Так сам себе под нос Семеныч; и – опять головой под подушку; часы протекали медлительно; розоватенькие облачка, зрея солнечным блеском, высоко побежали над зреющей блеском Невой… А одеялом нагретый Семеныч – все-то он бормотал, все-то он тосковал:
– «Не баре, а… химики…»
И как бацнула там, как там грохнула коридорная дверь: не воры ли?.. Авгиева-купца обокрали, Агниева-купца обокрали.
Приходили резать и молдаванина Хаху.
Сбросивши с себя одеяло, выставил он испариной покрытую голову; наскоро вставив ноги в кальсоны, он с суетливо обиженным видом ис жующею челюстью выпрыгнул из разогретой постели и босыми ногами прошлепал в полное тайны пространство: в чернеющий коридор.
И – что же?
Щелкнула там задвижка у… ватерклозета: его высокопревосходительство, Аполлон Аполлонович, барин, с зажженною свечкою оттуда изволил прошествовать, – в спальню.
Синее уж серело в коридоре пространство, и светились прочие комнаты; и искрились хрустали: половина восьмого; пес-бульдожка чесался и лапою цапал ошейник, и мордой оскаленной, тигровой, спину свою доставал.
– «Господи, Господи!»
– «Авгиева-купца обокрали!.. Агниева-купца обокрали!.. Хаху провизора резали!..»
…………………………………………..
Бешено просверкали лучи по хрустальному, звонкому, по голубому по небу.
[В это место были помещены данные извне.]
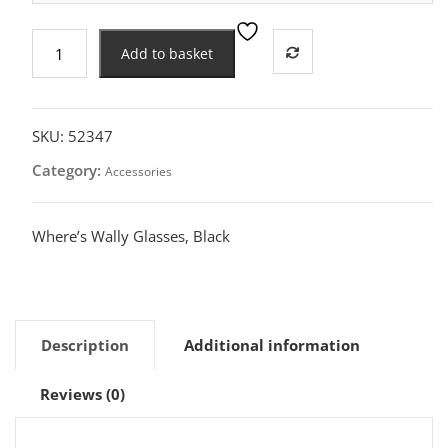
Where's
Add to basket
Wally
Glasses,
Black
quantity
SKU:
52347
Category:
Accessories
Where’s Wally Glasses, Black
Description
Additional information
Reviews (0)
Сбросивши с себя брючки, Аполлон Аполлонович Аблеухов мешковато запутался в малиновых кистях, облекаясь в стеганый, полупротертый халатик мышиного цвета, выставляя из ярко-малиновых отворотов непробритый свой подбородок (впрочем, вчера еще гладкий), весь истыканный иглистой и густой, совершенно белой щетиной, будто за ночь выпавшим инеем, оттеняющим и темные глазные провалы, и провалы под скулами, которые – от себя мы заметим – сильно поувеличились за ночь.
Он сидел, раскрыв рот, с распахнутой волосатою грудью у себя на постели, продолжительно втягивал и прерывисто выдыхал в легкие не проникающий воздух; поминутно щупал свой пульс и глядел на часы.
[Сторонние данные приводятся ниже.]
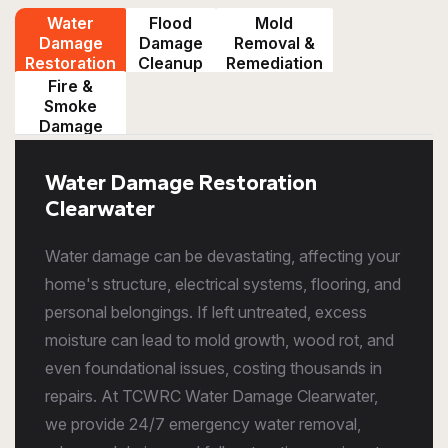
Water
Flood
Mold
Damage
Damage
Removal &
Restoration
Cleanup
Remediation
Fire &
Smoke
Damage
Restoration
Water Damage Restoration
Clearwater
Water damage can be devastating, affecting your
home's structure, electrical systems, flooring, and
personal belongings. If left untreated, excess
moisture can lead to mold growth, wood rot, and
even foundational issues, costing thousands in
repairs. At TCWRC Water Damage Clearwater,
we provide 24/7 emergency water removal,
Видно, он мучился неразрешенной икотой.
И нисколько не думая о серии тревожнейших телеграмм, мчащихся к нему отовсюду, ни о том, что ответственный пост от него ускользает навеки, ни – даже! – об Анне Петровне, – вероятно, он думал о том, о чем думалось перед раскрытой коробочкой черноватых лепешек.
То есть – он думал, что икота, толчки, перебои и стеснительное дыхание (жажда пить воздух), вызывающие, как всегда, колотье в легкое щекотанье ладоней, у него случаются не от сердца, а – от развития газов.
О поднывающей левой руке и стреляющем левом плече все это время он старался не думать.
– «Знаете ли? Да это просто желудок!»
Так однажды старался ему объяснить камергер Сапожков, восьмидесятилетний старик, недавно скончавшийся от сердечной ангины.
– «Газы, знаете ли, распирают желудок: и грудобрюшная преграда сжимается… Оттого и толчки, и икота… Это все развитие газов…»
Как-то раз, недавно, в Сенате Аполлон Аполлонович разбирая доклад, посинел, захрипел и был выведен; на настойчивое приставание обратиться к врачу он им всем объяснял:
– «Это, знаете, газы… Оттого и толчки». Абсорбируя газы, черная и сухая лепешка иногда помогала ему, не всегда, впрочем.
…………………………………………..
– «Да, это – газы», – и тронулся к… к…: было – половина девятого.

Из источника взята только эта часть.